## What the exercise asks
Would you repeat every line of the material exactly?

## Material for the task
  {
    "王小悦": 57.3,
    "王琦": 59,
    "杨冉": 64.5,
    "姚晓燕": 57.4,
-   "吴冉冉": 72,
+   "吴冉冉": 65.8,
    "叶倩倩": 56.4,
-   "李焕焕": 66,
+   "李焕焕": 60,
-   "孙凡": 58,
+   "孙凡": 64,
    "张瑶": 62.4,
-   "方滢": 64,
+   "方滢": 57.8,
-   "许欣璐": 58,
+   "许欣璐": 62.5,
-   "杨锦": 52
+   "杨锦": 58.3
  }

## Finished exercise
  {
    "王小悦": 57.3,
    "王琦": 59,
    "杨冉": 64.5,
    "姚晓燕": 57.4,
-   "吴冉冉": 72,
+   "吴冉冉": 65.8,
    "叶倩倩": 56.4,
-   "李焕焕": 66,
+   "李焕焕": 60,
-   "孙凡": 58,
+   "孙凡": 64,
    "张瑶": 62.4,
-   "方滢": 64,
+   "方滢": 57.8,
-   "许欣璐": 58,
+   "许欣璐": 62.5,
-   "杨锦": 52
+   "杨锦": 58.3
  }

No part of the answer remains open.